Mit dem im Instanzenzug ergangenen angefochtenen Bescheid wurde dem Beschwerdeführer gemäß § 24 Abs. 1 Z. 1 FSG die Lenkberechtigung für die Klassen A1, A, B, C1, C, E (D), E (C1), E (C), F und G für die Dauer von sechs Monaten ab der (am 5. September 2002 erfolgten) Zustellung des erstinstanzlichen Bescheides vom 4. September 2002 entzogen. In der Begründung führte die belangte Behörde aus, der Beschwerdeführer habe in der Zeit von November 2000 bis Juni 2001 Suchtgift in einer großen Menge, nämlich 800 bis 1000 g Marihuana, durch Übergabe an verschiedene Drogenkonsumenten in Verkehr gesetzt und im Zeitraum April 1999 bis September 2001 Suchtgift erworben und besessen, und zwar Marihuana in einer nicht erhobenen Menge konsumiert. Er sei deshalb wegen des Verbrechens nach § 28 Abs. 2 Suchtmittelgesetz - SMG und wegen des Vergehens nach § 27 Abs. 1 leg. cit. in Anwendung der §§ 28 und 37 StGB zu einer Geldstrafe von 240 Tagessätzen verurteilt worden. Die Höhe des einzelnen Tagessatzes sei mit EUR 2,-- bestimmt worden. Das Verbrechen nach § 28 Abs. 2 SMG stelle eine bestimmte Tatsache dar und habe zweifellos die Verkehrsunzuverlässigkeit des Beschwerdeführers zur Folge gehabt. Die Weitergabe von Suchtgift in einer Menge von 800 bis 1000 g sei besonders verwerflich, weil damit ein größerer Personenkreis einer nachhaltigen gesundheitlichen Schädigung ausgesetzt worden sei. Da seit der Beendigung des strafbaren Verhaltens bis zur Erlassung des erstinstanzlichen Entziehungsbescheides rund ein Jahr verstrichen sei, sei die Dauer der Verkehrsunzuverlässigkeit mit sechs Monaten anzunehmen gewesen.

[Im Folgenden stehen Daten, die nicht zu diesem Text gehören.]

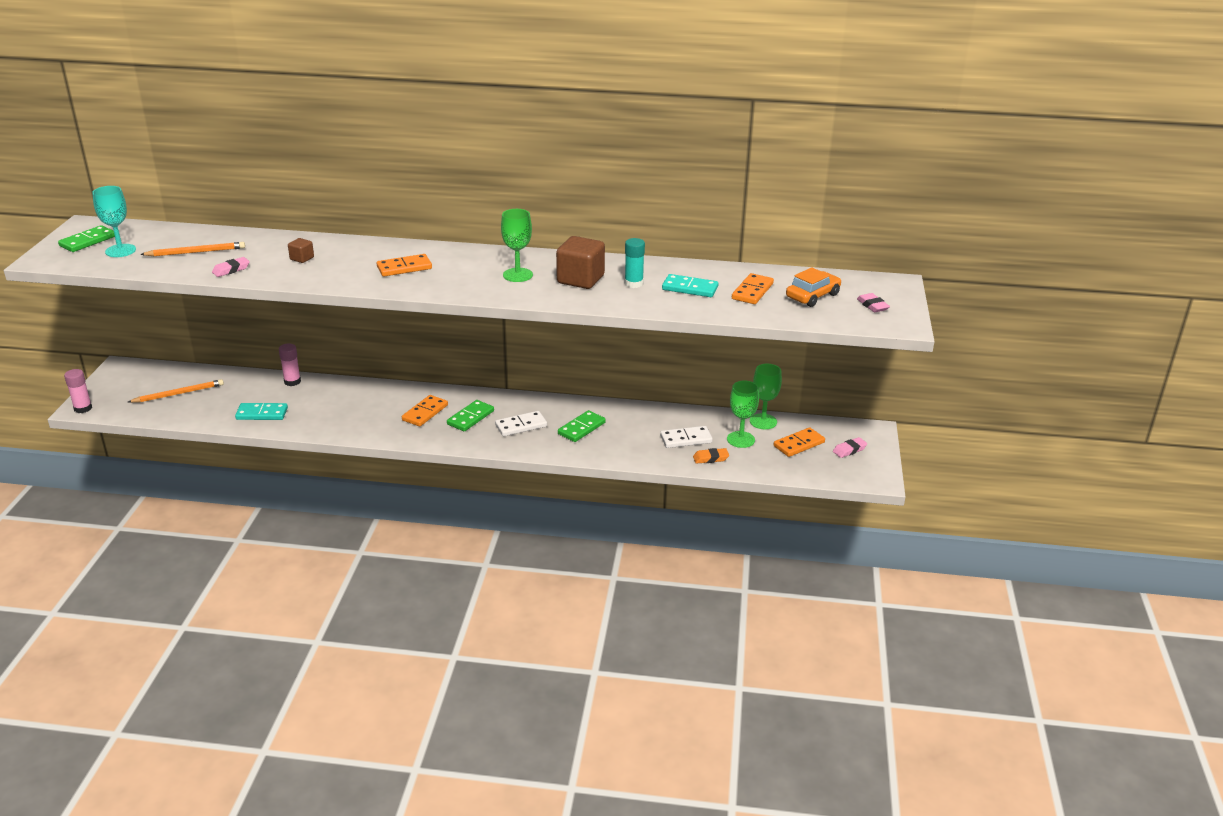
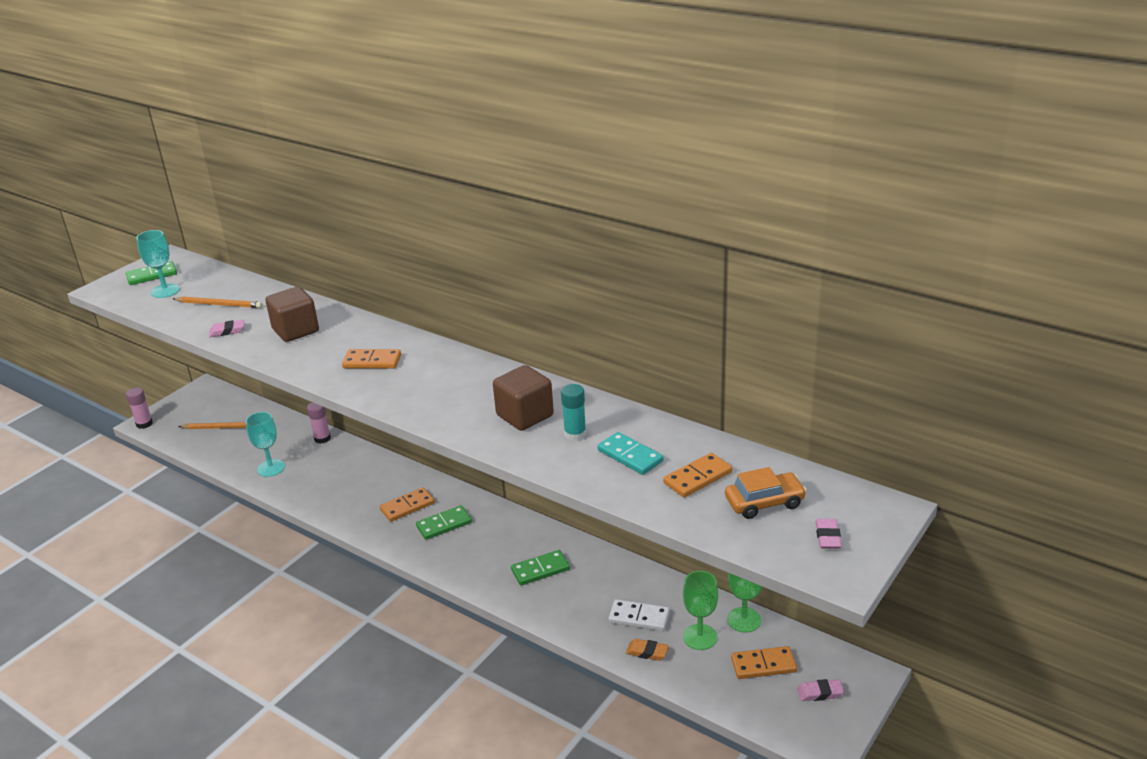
camera: 30 degrees right, 0 degrees up
(262, 414) = (271, 468): turquoise domino -> turquoise goblet
(302, 258) = (296, 330): brown cube -> brown cube, size x2.06
(517, 275) = (468, 395): green goblet -> none
(521, 426) = (483, 548): white domino -> none

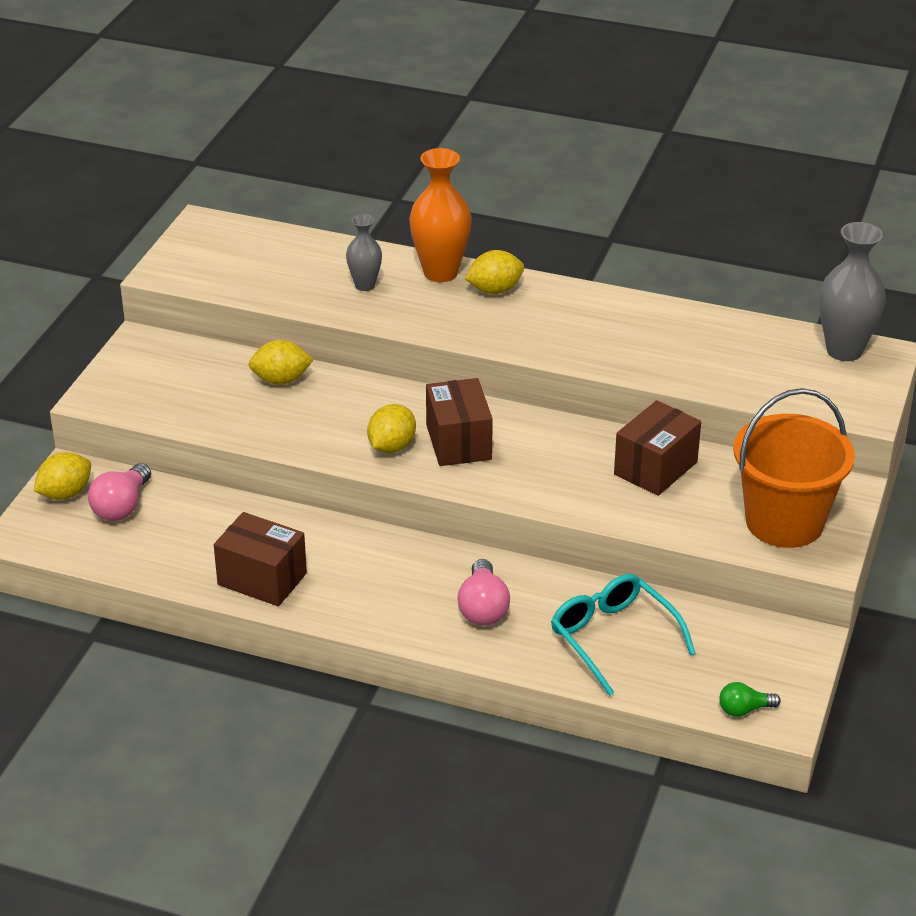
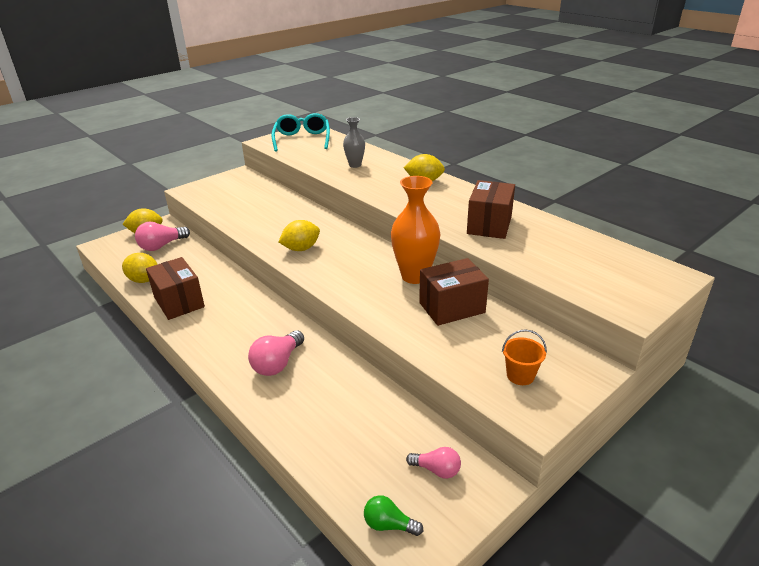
camera: 30 degrees right, 5 degrees down
(281, 380) = (283, 204): yellow lemon -> yellow lemon (144, 280)
(440, 272) = (402, 168): orange vase -> orange vase (414, 276)
(458, 442) = (341, 257): brown box -> brown box (489, 225)
(613, 638) = (341, 418): turquoise glasses -> turquoise glasses (302, 139)
(749, 648) = (436, 470): none -> pink light bulb
(784, 522) = (520, 375): orange bucket -> orange bucket, size x0.41
(844, 350) = (642, 265): grey vase -> none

Gegen diesen Bescheid erhob der Beschwerdeführer Beschwerden an den Verfassungsgerichtshof und an den Verwaltungsgerichtshof. Der Verfassungsgerichtshof lehnte mit Beschluss vom 11. Oktober 2003, B 1606/02, die Behandlung der an ihn gerichteten Beschwerde ab. In der Begründung verwies er auf sein Erkenntnis vom selben Tag, B 1031/02, in dem er die behauptete Verletzung in dem aus Art. 4 Abs. 1 des 7. ZPEMRK sich ergebenden Rechtes durch eine auf § 7 Abs. 2 FSG (in der Fassung vor der 5. FSG-Novelle) gestützte Entziehung der Lenkberechtigung deshalb für nicht gegeben erachtet hat, weil es sich (auch) bei der auf § 7 Abs. 2 FSG gestützten Entziehung der Lenkberechtigung um eine administrative Sicherungsmaßnahme und nicht um eine Strafe handle.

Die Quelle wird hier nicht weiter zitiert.